Rangkaian Tugas.
- 1) Jawablah pertanyaan berikut berdasarkan teks tentang kompor induksi.
(a) Melalui apa kompor induksi menghasilkan energi elektromagnetik?
(b) Media apa yang dikutip pada Kamis (22/5/2025)?
(c) Apa dua kekurangan kompor induksi yang disebutkan?
- 2) Sebutkan semua bahan material yang disebut dalam teks tentang kompor induksi.
- 3) Salin kata demi kata bagian teks tentang kompor induksi, mulai dari "Jakarta – Persaingan" sampai dengan "sebelum menentukan pilihan.".

Bagian Teks.
Jakarta – Persaingan antara kompor induksi dan kompor listrik kian menarik perhatian masyarakat modern yang mengutamakan efisiensi dan keamanan di dapur. Meski tampak serupa, kedua jenis kompor ini memiliki sistem kerja dan keunggulan berbeda yang perlu diketahui sebelum menentukan pilihan.
Mengutip dari Kompas.com, Kamis (22/5/2025), kompor induksi bekerja dengan menghasilkan energi elektromagnetik melalui kumparan tembaga di bawah permukaan kaca. Energi ini hanya akan memanaskan peralatan masak berbahan logam seperti stainless steel. Sebaliknya, kompor listrik menggunakan elemen logam pemanas konvensional untuk mengalirkan panas ke permukaan kompor dan kemudian ke peralatan masak.
Keunggulan kompor induksi terletak pada efisiensi dan keamanan. Pemanasan terjadi langsung pada panci, bukan permukaan kompor, sehingga mengurangi risiko terbakar dan mempercepat proses memasak. “Kompor induksi membuat permukaan tetap dingin selama digunakan, jadi lebih aman, terutama untuk rumah dengan anak kecil,” demikian laporan dari Martha Stewart yang dikutip dalam artikel.
Selain itu, induksi menawarkan kontrol suhu yang lebih presisi dan konsumsi energi lebih rendah. Namun, peralatan masak harus kompatibel, dan harga unit kompor induksi cenderung lebih mahal.

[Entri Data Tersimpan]
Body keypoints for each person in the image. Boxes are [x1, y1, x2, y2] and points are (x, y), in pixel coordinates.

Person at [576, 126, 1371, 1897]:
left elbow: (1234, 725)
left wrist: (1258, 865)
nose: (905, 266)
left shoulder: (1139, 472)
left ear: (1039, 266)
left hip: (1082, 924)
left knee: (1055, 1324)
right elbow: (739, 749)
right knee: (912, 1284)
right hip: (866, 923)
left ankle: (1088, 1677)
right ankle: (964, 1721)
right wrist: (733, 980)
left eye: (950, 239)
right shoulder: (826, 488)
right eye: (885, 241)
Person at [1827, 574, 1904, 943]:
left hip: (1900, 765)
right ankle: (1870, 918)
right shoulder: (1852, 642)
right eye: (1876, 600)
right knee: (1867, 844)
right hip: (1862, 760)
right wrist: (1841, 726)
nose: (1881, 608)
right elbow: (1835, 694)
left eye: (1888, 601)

Jawaban Berurutan.
- 1)
(a) Melalui kumparan tembaga di bawah permukaan kaca.
(b) Kompas.com.
(c) Peralatan masak harus kompatibel, dan harga unit kompor induksi cenderung lebih mahal.

- 2) Tembaga, kaca, logam, stainless steel.

- 3)
Jakarta – Persaingan antara kompor induksi dan kompor listrik kian menarik perhatian masyarakat modern yang mengutamakan efisiensi dan keamanan di dapur. Meski tampak serupa, kedua jenis kompor ini memiliki sistem kerja dan keunggulan berbeda yang perlu diketahui sebelum menentukan pilihan.